Since the majority of the people leading that charge are of a certain age, the words to an old country song, “ Make the World Go Away”, should be lyrics that they both    remember and   embrace. 

 

Full disclosure is not their friend; erasing their mistakes in order to change their answers, just as they once did on their homework or while   copying answers from the kid next to them, is now the business of the day; and, as to the opinion of the rest of the world about their activities…. Well, frankly, they just don’t give a damn.

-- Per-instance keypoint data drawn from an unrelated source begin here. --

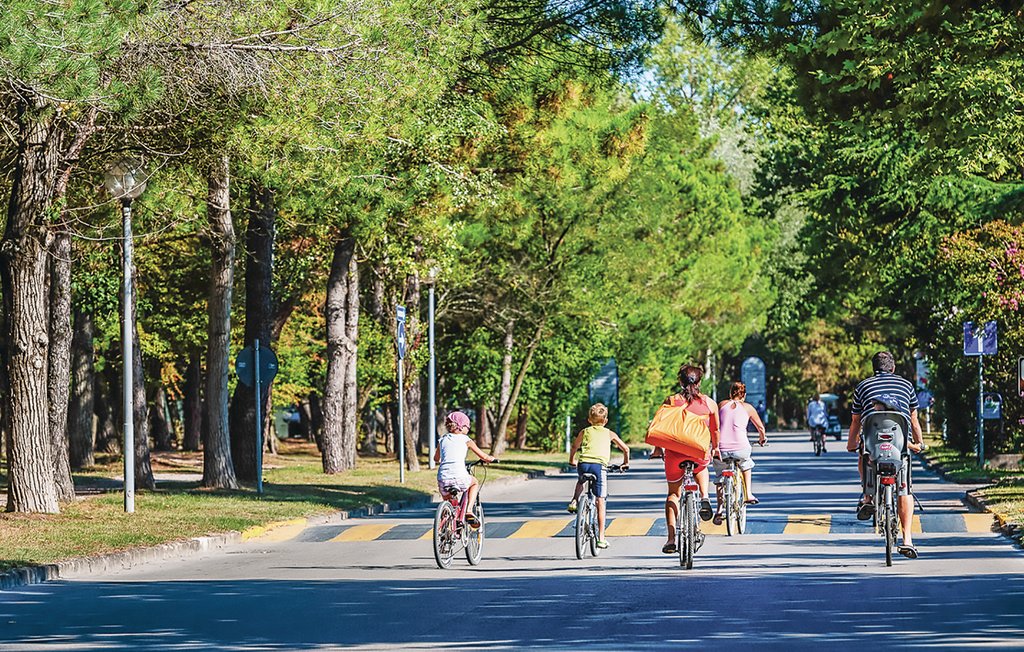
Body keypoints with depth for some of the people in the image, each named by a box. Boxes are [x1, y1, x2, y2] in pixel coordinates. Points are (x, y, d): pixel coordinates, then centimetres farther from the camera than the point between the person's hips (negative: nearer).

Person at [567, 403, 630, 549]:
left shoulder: (584, 432, 21)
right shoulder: (609, 434, 20)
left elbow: (574, 447, 30)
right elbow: (625, 448, 23)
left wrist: (571, 461, 48)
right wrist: (625, 463, 40)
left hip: (583, 464, 2)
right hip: (600, 465, -2)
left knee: (582, 480, 40)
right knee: (600, 502, 3)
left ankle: (574, 501, 16)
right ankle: (601, 538, 1)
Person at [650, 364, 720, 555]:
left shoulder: (671, 401, -2)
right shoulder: (709, 403, 2)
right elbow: (715, 429, 13)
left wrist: (658, 449, 21)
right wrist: (715, 448, 31)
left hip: (675, 453, -1)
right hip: (700, 453, 1)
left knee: (673, 494, 16)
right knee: (701, 467, 39)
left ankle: (671, 539, 3)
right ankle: (704, 497, 11)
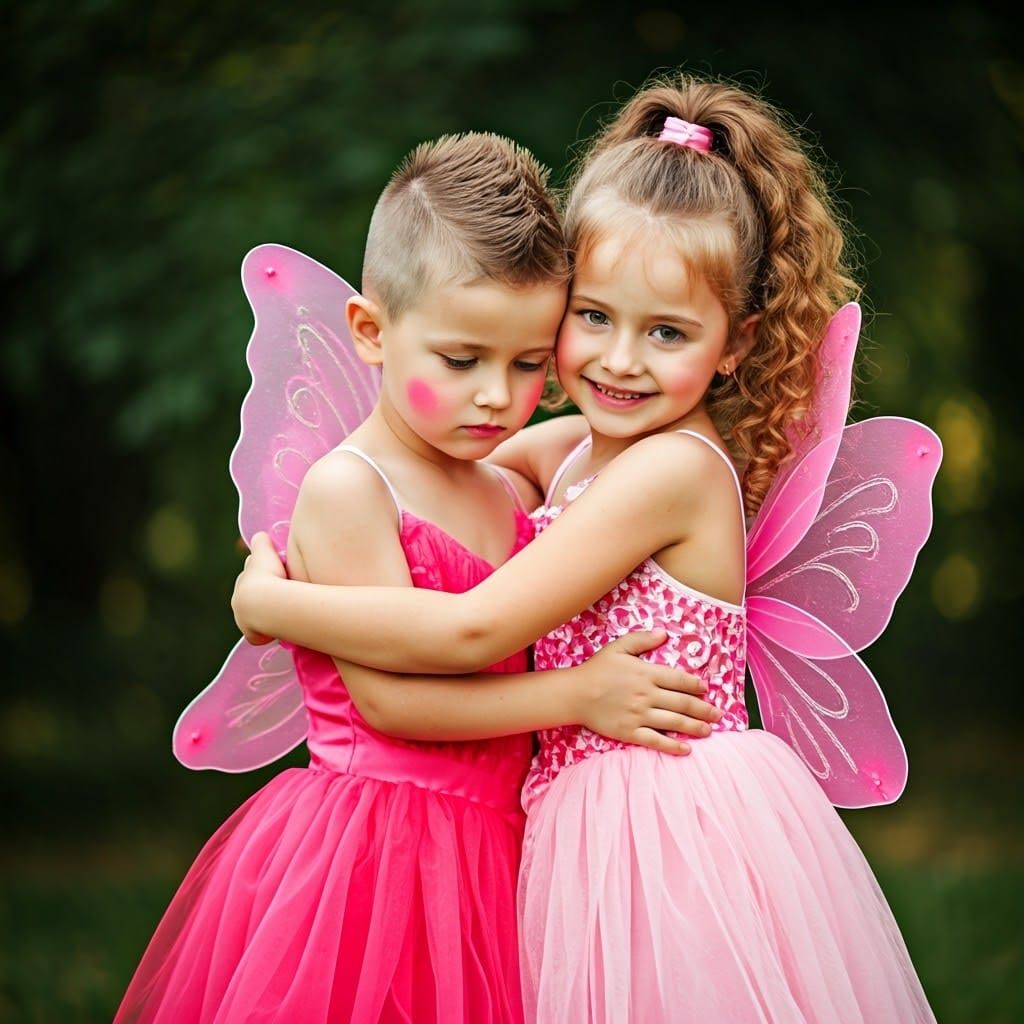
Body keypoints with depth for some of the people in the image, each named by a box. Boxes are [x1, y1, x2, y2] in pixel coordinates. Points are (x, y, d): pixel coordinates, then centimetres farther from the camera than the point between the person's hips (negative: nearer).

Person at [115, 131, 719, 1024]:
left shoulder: (514, 495, 11)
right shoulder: (346, 490, -11)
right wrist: (579, 696, -14)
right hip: (367, 863, -7)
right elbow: (388, 693, -17)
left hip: (489, 851, 7)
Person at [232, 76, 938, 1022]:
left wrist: (270, 603, -9)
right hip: (586, 835, 8)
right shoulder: (569, 449, 9)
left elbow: (472, 631, -19)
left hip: (682, 838, -8)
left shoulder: (676, 470, -17)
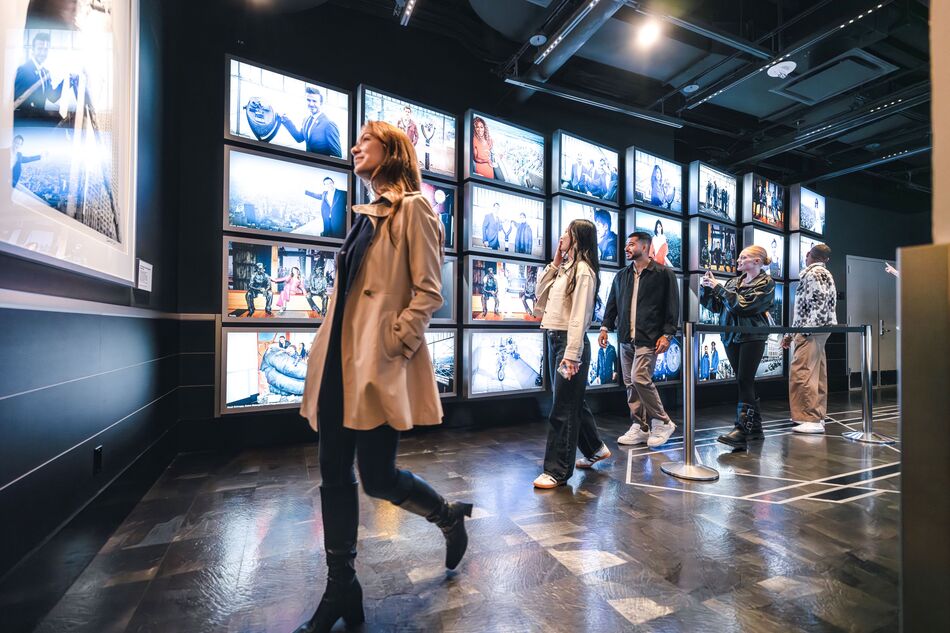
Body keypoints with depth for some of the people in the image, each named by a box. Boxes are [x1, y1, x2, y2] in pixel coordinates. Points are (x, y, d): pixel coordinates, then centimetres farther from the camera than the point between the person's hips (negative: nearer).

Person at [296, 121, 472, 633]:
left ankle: (451, 517, 31)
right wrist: (328, 349, 14)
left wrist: (392, 346, -15)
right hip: (341, 361, 8)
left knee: (377, 476, 1)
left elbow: (429, 292, -12)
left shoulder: (412, 208, -4)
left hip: (379, 365, -8)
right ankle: (341, 590, 27)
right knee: (335, 474, 10)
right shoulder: (366, 214, 20)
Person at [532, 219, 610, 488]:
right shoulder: (566, 268, 15)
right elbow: (541, 293, 19)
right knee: (573, 403, 19)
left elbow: (579, 317, -18)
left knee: (562, 410, -1)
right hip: (554, 339, 9)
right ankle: (595, 448, 38)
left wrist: (571, 355, -22)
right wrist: (554, 263, 12)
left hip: (570, 342, -9)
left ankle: (557, 471, 10)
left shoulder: (583, 270, -11)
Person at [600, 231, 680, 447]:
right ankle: (640, 427, 18)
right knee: (630, 383, 7)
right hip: (626, 339, 6)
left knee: (640, 379, -15)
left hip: (648, 339, -6)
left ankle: (663, 422, 6)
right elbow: (612, 304, 16)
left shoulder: (663, 274, 0)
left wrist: (667, 334, -11)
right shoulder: (621, 276, 16)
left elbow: (672, 306, -3)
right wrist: (606, 326, 3)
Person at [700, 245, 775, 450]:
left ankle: (741, 431, -13)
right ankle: (755, 427, 20)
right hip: (731, 337, 6)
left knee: (744, 381, -12)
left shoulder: (766, 283, -3)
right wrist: (708, 288, -2)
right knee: (745, 382, 10)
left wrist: (719, 287, -13)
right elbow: (716, 306, 12)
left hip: (752, 337, -6)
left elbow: (743, 306, -16)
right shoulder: (734, 281, 14)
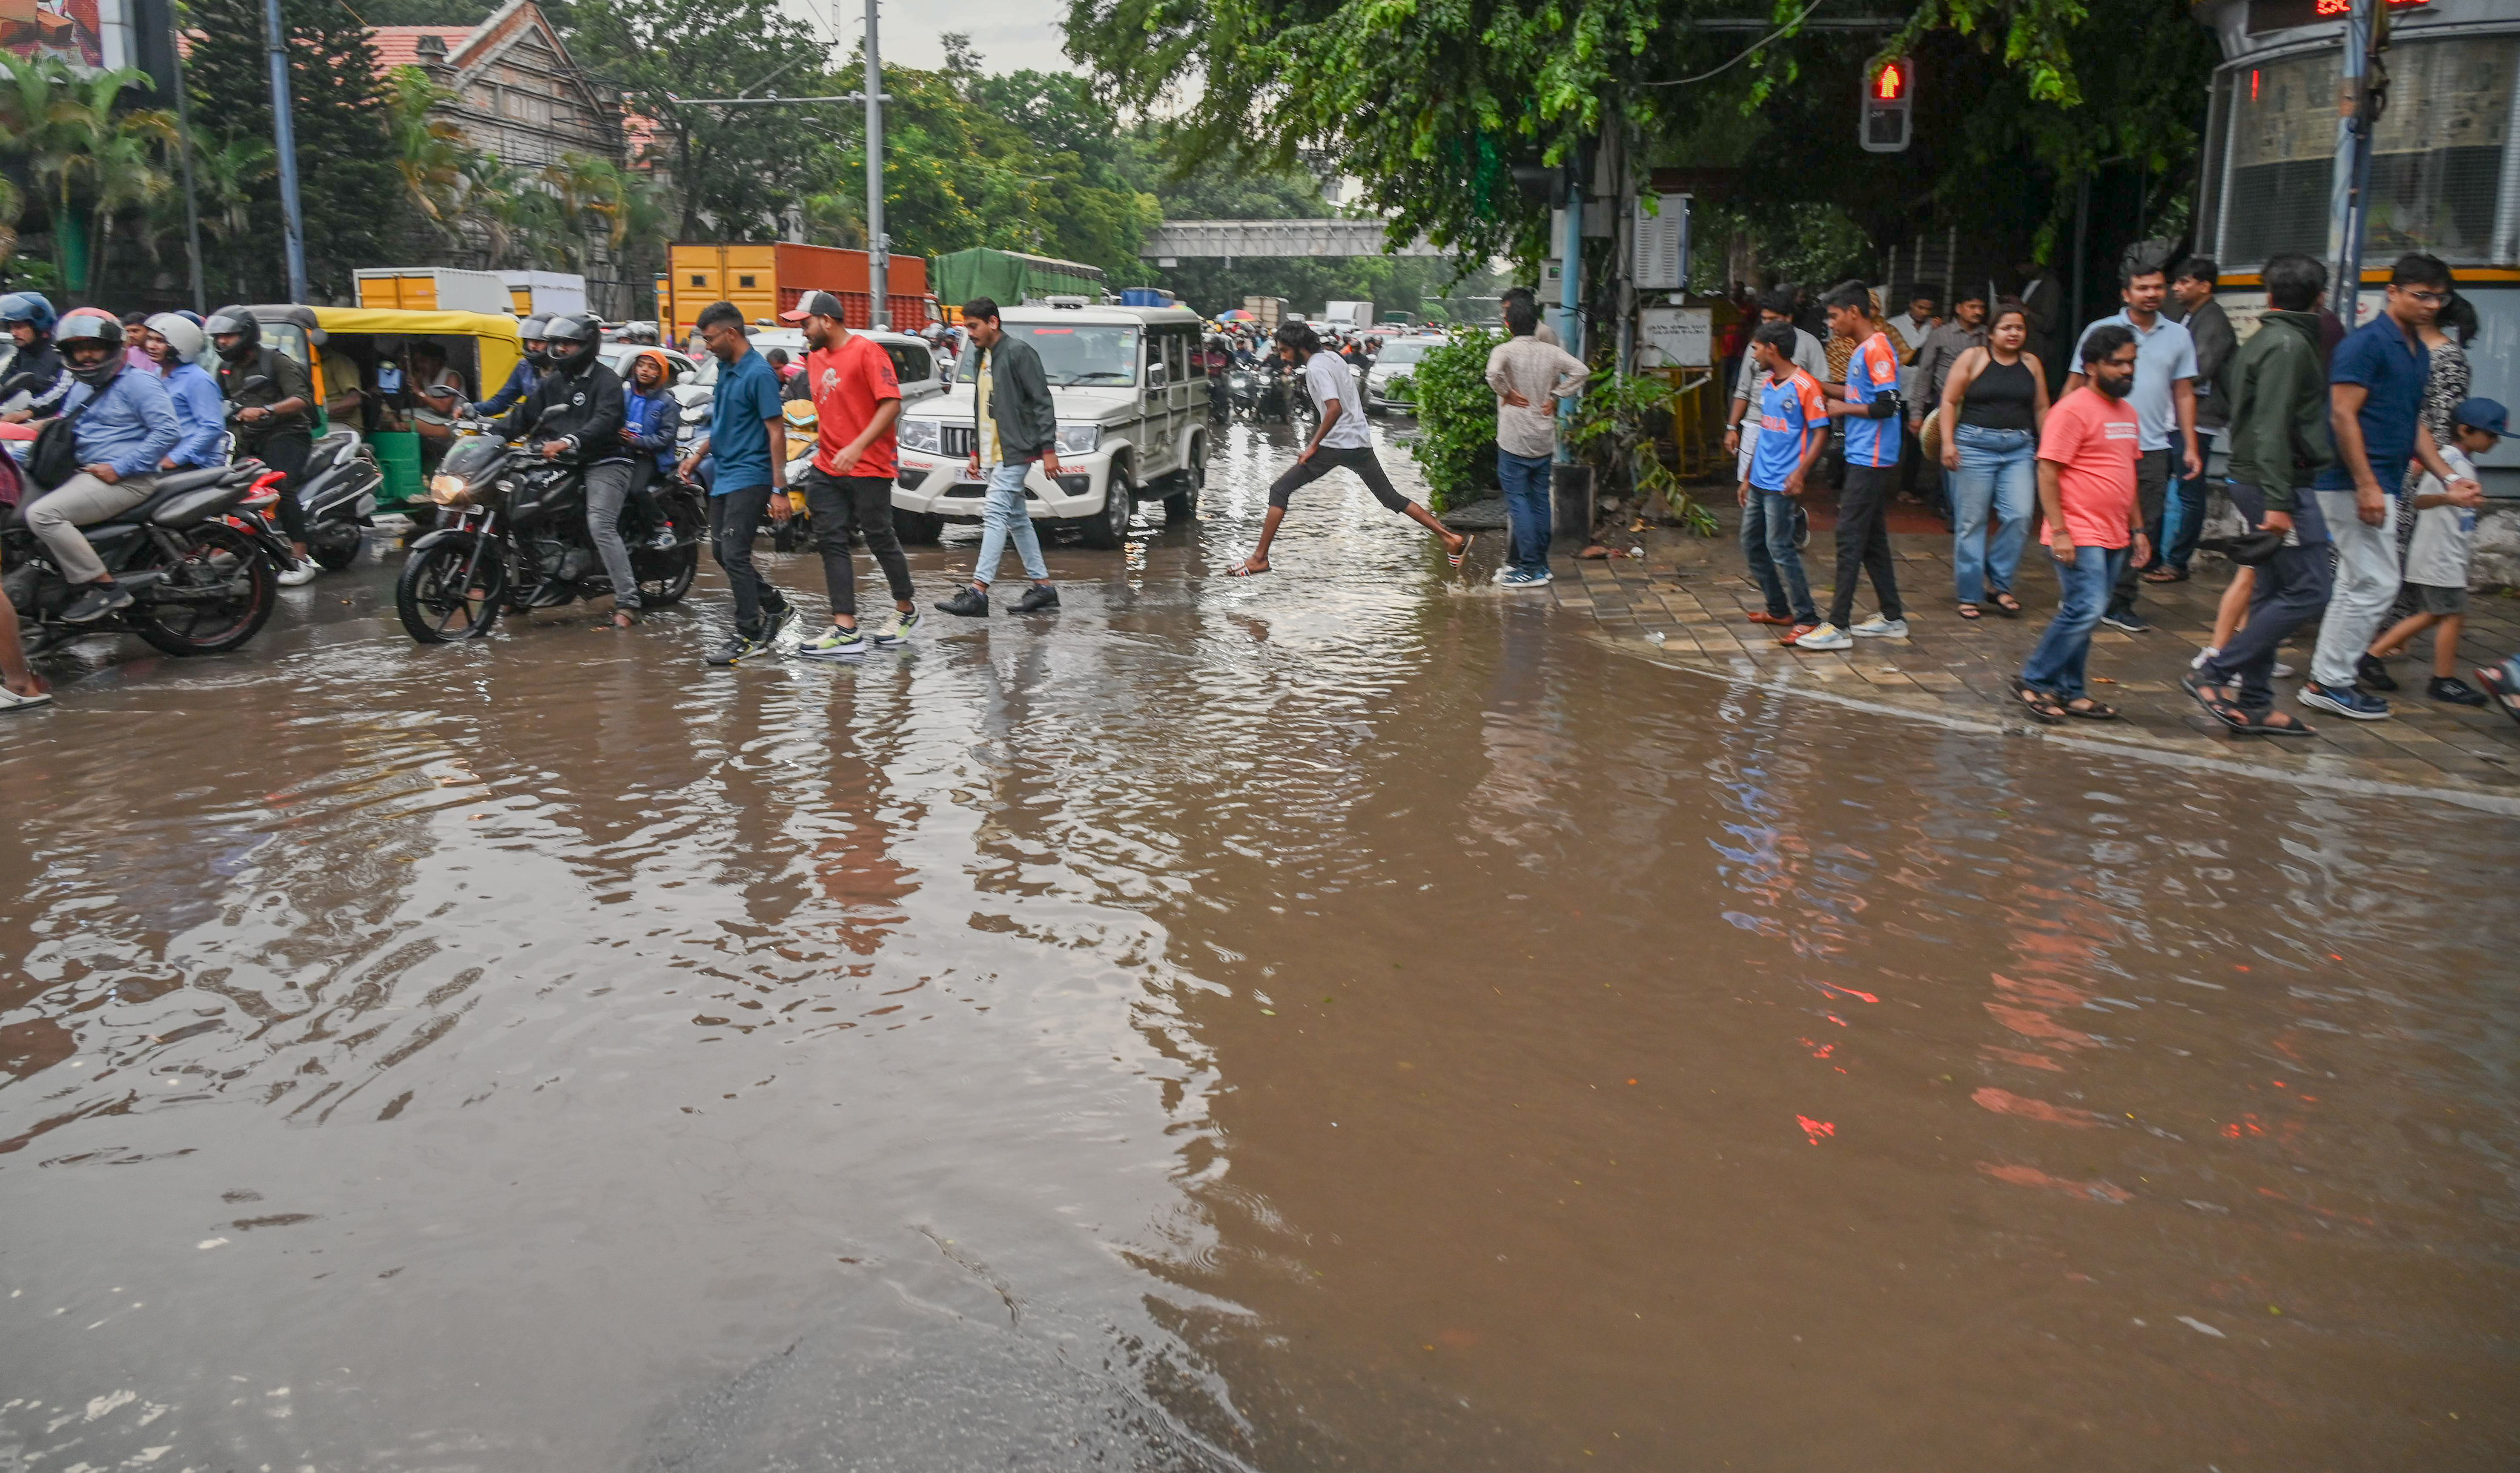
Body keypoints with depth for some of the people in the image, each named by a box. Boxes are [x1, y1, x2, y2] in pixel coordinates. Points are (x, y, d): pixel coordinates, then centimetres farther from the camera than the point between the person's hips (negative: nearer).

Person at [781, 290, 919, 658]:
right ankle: (846, 629, -1)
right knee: (831, 543, 0)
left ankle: (906, 611, 24)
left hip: (869, 468, -7)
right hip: (827, 469, 8)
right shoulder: (815, 359, 15)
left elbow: (892, 405, -18)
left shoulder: (867, 351, -10)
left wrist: (857, 448, -25)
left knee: (880, 539, 3)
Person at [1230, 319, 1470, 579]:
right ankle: (1450, 538, 11)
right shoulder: (1331, 356, 14)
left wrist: (1313, 446, -18)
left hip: (1335, 445, -9)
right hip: (1360, 443, 9)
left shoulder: (1316, 368, -13)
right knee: (1391, 498, 15)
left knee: (1280, 490, -4)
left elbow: (1335, 409, -25)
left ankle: (1259, 558, -7)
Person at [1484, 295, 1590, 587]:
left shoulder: (1504, 351, -10)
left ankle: (1530, 568, -7)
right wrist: (1555, 397, 1)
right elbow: (1581, 370, -3)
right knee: (1540, 500, 13)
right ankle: (1540, 562, 19)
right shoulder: (1551, 352, 4)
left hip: (1514, 440, -5)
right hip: (1545, 440, 5)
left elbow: (1494, 373, -30)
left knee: (1518, 501, -3)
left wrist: (1507, 393, -13)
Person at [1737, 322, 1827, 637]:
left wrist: (1801, 473, -22)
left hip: (1783, 484, -9)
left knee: (1780, 548, -10)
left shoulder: (1805, 386, -12)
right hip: (1760, 481, 9)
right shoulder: (1767, 384, 13)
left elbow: (1821, 432, -13)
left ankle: (1807, 618, -2)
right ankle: (1779, 609, 24)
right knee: (1752, 545, 13)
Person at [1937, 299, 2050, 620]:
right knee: (1971, 522, -1)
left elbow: (2041, 408, 17)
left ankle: (1999, 585, 5)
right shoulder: (1973, 358, 1)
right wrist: (1948, 442, -8)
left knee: (2020, 516, -11)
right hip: (1975, 445, -3)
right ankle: (1970, 595, 8)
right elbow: (1949, 401, 1)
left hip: (2020, 449, 3)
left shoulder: (2031, 364, 12)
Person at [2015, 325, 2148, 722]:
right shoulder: (2073, 410, -10)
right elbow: (2047, 472, -14)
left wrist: (2137, 529, 20)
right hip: (2079, 536, -8)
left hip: (2113, 537, 8)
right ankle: (2034, 681, -3)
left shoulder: (2128, 413, 17)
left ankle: (2068, 692, 16)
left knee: (2081, 614, 10)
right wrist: (2059, 531, -19)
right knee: (2085, 609, -15)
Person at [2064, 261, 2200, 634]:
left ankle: (2120, 604, 12)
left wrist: (2190, 448, 8)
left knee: (2143, 529, 4)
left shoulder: (2178, 336, 9)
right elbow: (2075, 386, 1)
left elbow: (2184, 395, 13)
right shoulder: (2101, 331, 1)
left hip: (2152, 449, 3)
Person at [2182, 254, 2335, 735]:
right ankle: (2213, 673, -9)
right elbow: (2271, 428, -22)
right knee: (2307, 592, -9)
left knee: (2272, 594, 10)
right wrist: (2278, 502, -26)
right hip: (2281, 484, -10)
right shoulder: (2288, 345, -13)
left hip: (2252, 480, 10)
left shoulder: (2261, 341, 16)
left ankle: (2253, 704, 12)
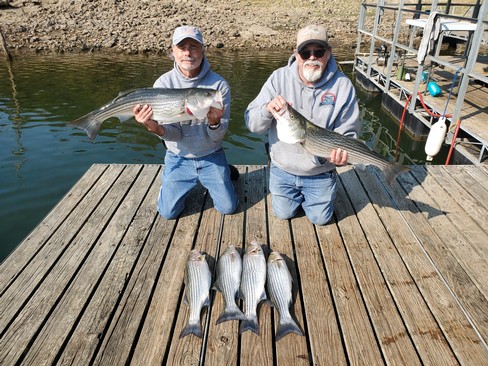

This is why the veteran trainer    Billy Gray, still serving a federal suspension for violation for the HPA    that will last until 2018 ( and this  wasn’t his first time at the federal suspension rodeo),    was recently awarded the Walking Horse Trainers’ Association’ life- time achievement award. Mr. Gray    was the WHTA’s first honored recipient,  with the glow of the   award intended to erase the dismal   record   of  his past. 

 

The eraser is a wonderful tool when employed by those who know how to use it to full benefit.  As soon as the   records    disappear, pesky citizens and their protests , troublesome humane groups, and irritating organizations like the AHC and the AAEP and AVMA  and their meddling  will also  disappear once they are  deprived of the information   that they need to fight the battle against the sore horse,  or so this clique hopes.  Let’s all    hope that they’re wrong. It's going to be another court case that decides.